After Brock left the farm, around a year after High School, he worked at a dairy in Woodstock, Ontario, on an apprenticeship program. He lived in a rooming house in Woodstock, some ten minutes away from his birth brother, William Roy Robertson, who was ten years older. After Brock went missing, a letter confirming this was sent to William, and a similar letter was sent to Charles and Ella Ferris.

The Ferris family suffered the deepest grief when the death of Brock was confirmed.

Brock’s last day at the family farm before being posted overseas, March 1942.

Brock had been awarded the Distinguished Flying Cross, only a month before his death, for an outstanding feat of captaincy and flying. See Hit by Incendiaries over the Target: the true story of Brock Robertson’s DFC.

Photographs and family information courtesy of Dalton Ferris, son of Donald Ferris, Brock’s adoptive brother.

Documents from the J10302 Oliver Brock Robertson service record in the Canadian National Archives, reference: FILE/DOSSIER : J10302 Oliver Brock Robertson, REFERENCE NUMBER / NUMÉRO DE RÉFÉRENCE: Service Number J10302 D.F.C.Reference number R112, Volume 30719 Item number 39587.


The Loss of the Robertson Crew

The Robertson crew were lost on the Nuremburg raid of 27/28 August 1943. The details of their last flight can be found in 97 Squadron’s Operations Record Book:

“Three inseparable Canadians”: 97 Squadron’s Adjutant, Flight Lieutenant L G Hind, wrote the above details about the crew in his scrapbook of memorabilia.

27/28 August 1943 Nuremburg – Bomb Load 4 x TI, 1 x 4000lb, 2 x 1000lb, 1 x 500lb, JA958K  F/L O.B.Robertson, Sgt W.G.Peel, F/L E.G.Crockett, W/O P.Scott, F/O J.C.Frizzell, F/Sgt W.Wilkes, F/Sgt W.St C.Hebb.  Bomb load as S/L Sauvage.  Up 2143 – aircraft and crew missing.

Four of the crew were Canadians, and sadly all of them died, together with the mid-upper gunner.

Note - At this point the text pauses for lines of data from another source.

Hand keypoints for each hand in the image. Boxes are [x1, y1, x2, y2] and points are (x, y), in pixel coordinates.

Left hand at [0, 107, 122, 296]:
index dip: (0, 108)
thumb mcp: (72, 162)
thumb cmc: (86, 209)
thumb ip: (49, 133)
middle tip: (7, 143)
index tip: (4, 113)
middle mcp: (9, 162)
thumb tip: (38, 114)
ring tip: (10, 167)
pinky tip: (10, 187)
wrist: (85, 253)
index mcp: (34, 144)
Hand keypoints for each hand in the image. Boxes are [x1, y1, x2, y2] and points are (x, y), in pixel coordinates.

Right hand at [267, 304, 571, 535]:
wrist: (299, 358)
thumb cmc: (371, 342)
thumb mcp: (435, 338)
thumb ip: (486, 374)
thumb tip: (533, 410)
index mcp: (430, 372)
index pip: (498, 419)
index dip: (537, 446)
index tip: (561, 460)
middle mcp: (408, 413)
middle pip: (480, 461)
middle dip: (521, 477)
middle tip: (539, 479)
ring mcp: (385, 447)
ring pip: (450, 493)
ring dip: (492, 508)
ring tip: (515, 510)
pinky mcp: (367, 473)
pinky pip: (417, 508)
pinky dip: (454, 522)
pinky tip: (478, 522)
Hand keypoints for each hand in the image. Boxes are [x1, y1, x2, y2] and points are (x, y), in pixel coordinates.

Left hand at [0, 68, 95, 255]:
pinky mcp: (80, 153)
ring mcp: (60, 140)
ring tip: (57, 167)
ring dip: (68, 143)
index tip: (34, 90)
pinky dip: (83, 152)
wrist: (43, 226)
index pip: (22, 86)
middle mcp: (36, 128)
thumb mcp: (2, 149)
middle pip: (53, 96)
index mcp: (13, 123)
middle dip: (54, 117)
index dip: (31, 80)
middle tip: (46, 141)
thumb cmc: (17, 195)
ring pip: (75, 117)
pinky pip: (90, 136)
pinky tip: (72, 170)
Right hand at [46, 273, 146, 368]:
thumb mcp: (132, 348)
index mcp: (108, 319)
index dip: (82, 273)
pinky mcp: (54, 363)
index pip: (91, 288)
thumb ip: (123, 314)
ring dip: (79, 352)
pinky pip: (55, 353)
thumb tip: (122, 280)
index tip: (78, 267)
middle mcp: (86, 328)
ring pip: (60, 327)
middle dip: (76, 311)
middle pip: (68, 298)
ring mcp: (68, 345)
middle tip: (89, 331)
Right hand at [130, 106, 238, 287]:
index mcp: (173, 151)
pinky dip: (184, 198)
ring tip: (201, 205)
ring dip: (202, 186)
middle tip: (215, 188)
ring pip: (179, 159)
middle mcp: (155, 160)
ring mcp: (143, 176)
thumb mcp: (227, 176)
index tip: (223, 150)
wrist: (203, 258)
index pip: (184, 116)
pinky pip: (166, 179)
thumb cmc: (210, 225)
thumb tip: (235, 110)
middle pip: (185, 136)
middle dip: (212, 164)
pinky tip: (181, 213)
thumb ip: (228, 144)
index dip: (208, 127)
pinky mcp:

  •  Pilot: Flight Lieutenant Oliver Brock Robertson, RCAF
  • Flight Engineer: Sergeant W G Peel (seriously injured, survived as a prisoner of war)
  • Navigator: Flight Lieutenant Earl Grant Crockett, RCAF
  • Bomb Aimer: Warrant Officer P Scott (survived as a prisoner of war)
  • W/Op: Flying Officer James Clifford Frizzell, RCAF
  • Mid-Upper Gunner: Flight Sergeant Walter Ian Leslie Wilkes
  • Rear Gunner: Flight Sergeant Warren St Clair Hebb, RCAF

There are some unusually detailed reports of the loss of the Robertson crew. One was drawn up in comparatively recent years by the Bubenreuth Home Association: The Loss of the Robertson Crew – German Civilian Reports. A more contemporary report had been drawn up in 1947, four years after the loss of the aircraft, by the MRES (Missing Research and Enquiry Service): Robertson Crew Loss – MRES Report

The accounts differ in some respects.